(Selected extract)
━━━━━━━━━━━━━━━━━━━━━━━━━━━━━━

An Introduction to Introduction to Performance Studies: The Things Performance Studies Does
Happy families are all alike; every unhappy family is unhappy in its own way.
–Leo Tolstoy, Anna Karenina
Yellow brick buildings, dating back to the early 1930s. Towering trees providing shade for the vast spread of walkways occupying the space between the yellow bricks and the green patches of grass and botany. Water running down quickly in the small brooks aligning the pavement, the meditative trickling sound of its jubilance evoking memories of chasing after your feet while running down a soft slope on a cool summer day. A stray cat here, a love-stricken couple there, crows lurking in the skies, crowds generating distant brouhahas, books and magazines and newspapers held in hands, backpacks and messenger bags slung over the confident figure of youth, the defeated student leaning against a tree which grants the support lacking in an infelicitous romantic relationship –all makings for a typical college campus.

━━━━━━━━━━━━━━━━━━━━━━━━━━━━━━

(Collected material)

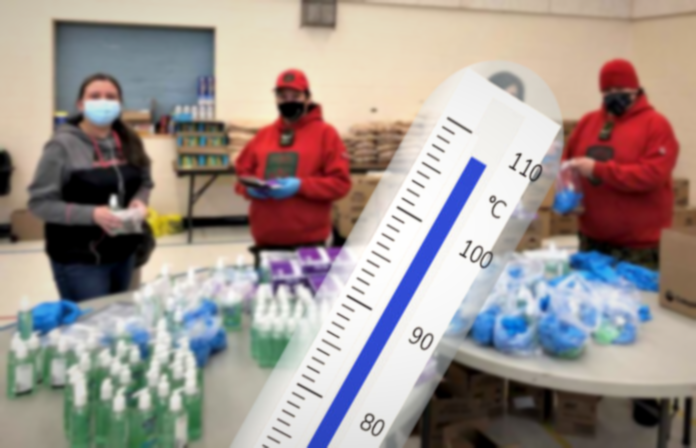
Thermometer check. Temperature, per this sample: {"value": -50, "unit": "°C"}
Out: {"value": 108, "unit": "°C"}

━━━━━━━━━━━━━━━━━━━━━━━━━━━━━━

(Written task)
Continue the performance studies essay above, starting right after its last sentence.

(Exercise result)
Except this college campus is anything but typical, located in the heart of a city which does anything but boast its approximate population of 12 million. The city is Tehran, capital to a climatically diverse country sometimes still referred to as Persia, which for its inhabitants resonates a time of greatness. A time that –given the linearity with which they have been taught to progress through temporal dimensions– they have no hopes of ever experiencing, ever repeating, except by its realization via their rich oral culture. A culture driven to basements under a totalitarian regime fearful of its own shadow, and concealed in the safe depths of the hearts of its loyal parish. An oral (aural) tradition fabled to be safeguarded behind the affective gazes of the students constituting this very college’s devoted body. The college, the oldest new school in the Middle East. The college, a university. The college, The University of Tehran.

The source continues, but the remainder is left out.